What makes the most sense, IMO, is to provide nutrients in roughly balanced proportions to plant requirements. If you provide adequate supplies of N, P, K, Ca, Mg, and S, the plant will sort out what it needs. Add in the micronutrients if you are using a mineral-deficient water source. Also, adjust pH so that plants can utilize the nutrients you are providing.

 

[Rick]

So was this an extrapolation based on a mathematical model (usually some exponential relationship) or a simple straight line? Straight line would be most certainly wrong, and even a model well fitted to relatively high K experimental data would have a very large confidence interval at a point so far removed from the sample space.

No not completely based on math (and correct its not linear), but also considering insitu data. I have not found any literature indicating that solutes in the orchid environment are greater than ~10ppm. Generally less than 5 ppm.
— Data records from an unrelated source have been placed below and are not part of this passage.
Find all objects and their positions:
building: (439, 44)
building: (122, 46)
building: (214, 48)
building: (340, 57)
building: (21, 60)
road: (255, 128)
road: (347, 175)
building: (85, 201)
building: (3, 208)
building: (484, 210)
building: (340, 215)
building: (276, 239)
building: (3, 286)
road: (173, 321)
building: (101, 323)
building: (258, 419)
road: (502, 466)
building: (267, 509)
Has anyone else located data indicating that orchids get applications of NPK at K concentrations >50ppm or even 25ppm?

 

[Rick]

I
Note also in Table 2 the leaf concentrations of K relative to N and P. K is consistently the higher of the three nutrients in the leaves (percentages in the order K > N > P).
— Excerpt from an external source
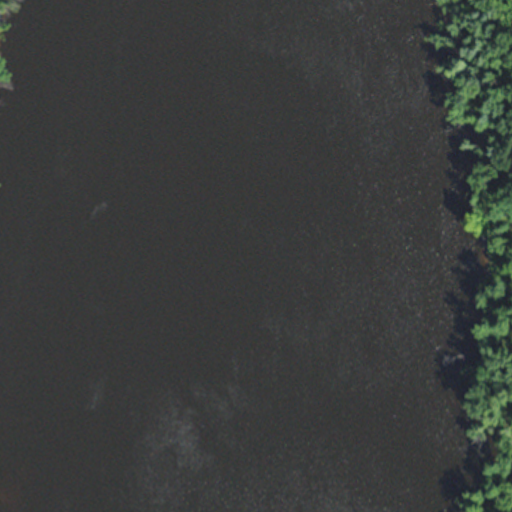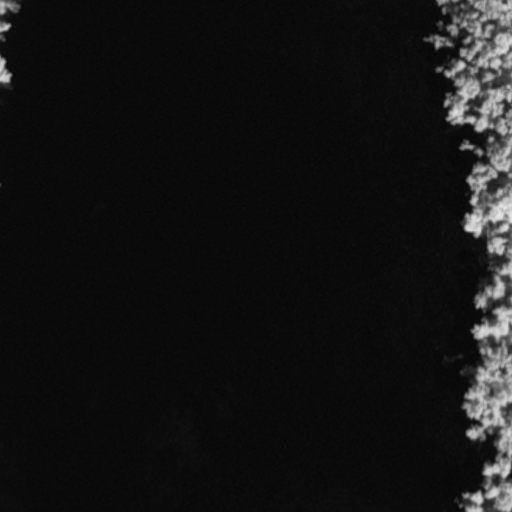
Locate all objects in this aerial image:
river: (245, 256)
Also note Table 3 when N was held constant and only K manipulated.

 

[gonewild]

Has anyone else located data indicating that orchids get applications of NPK at K concentrations >50ppm or even 25ppm?

I have some personally collected data I'll post later today or tonight that will help answer that question.

 

[Ray]

Catt Mandu - I agree 100% that there are losses (you should see my greenhouse floor every spring!). My point with the math was to show the very low amounts that we are applying.
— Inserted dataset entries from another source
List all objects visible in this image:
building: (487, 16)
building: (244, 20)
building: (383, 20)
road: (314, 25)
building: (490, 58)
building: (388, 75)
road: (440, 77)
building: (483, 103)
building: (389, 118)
We have done a lot of discussion of fertilizer concentrations and ratios, but very little in terms of mass actually absorbed by the plant. I was merely trying to bring that into the discussion, even with a great many "outrageous" assumptions.

 

[Rick]

What makes the most sense, IMO, is to provide nutrients in roughly balanced proportions to plant requirements. If you provide adequate supplies of N, P, K, Ca, Mg, and S, the plant will sort out what it needs. Add in the micronutrients if you are using a mineral-deficient water source. Also, adjust pH so that plants can utilize the nutrients you are providing.

That certainly is the mainstream hobby practice that I followed for years and got mainstream hobby results (which for me were merely adequate and limiting).

Dario is certainly free to stay within mainstream practices and should expect at least that level of satisfaction.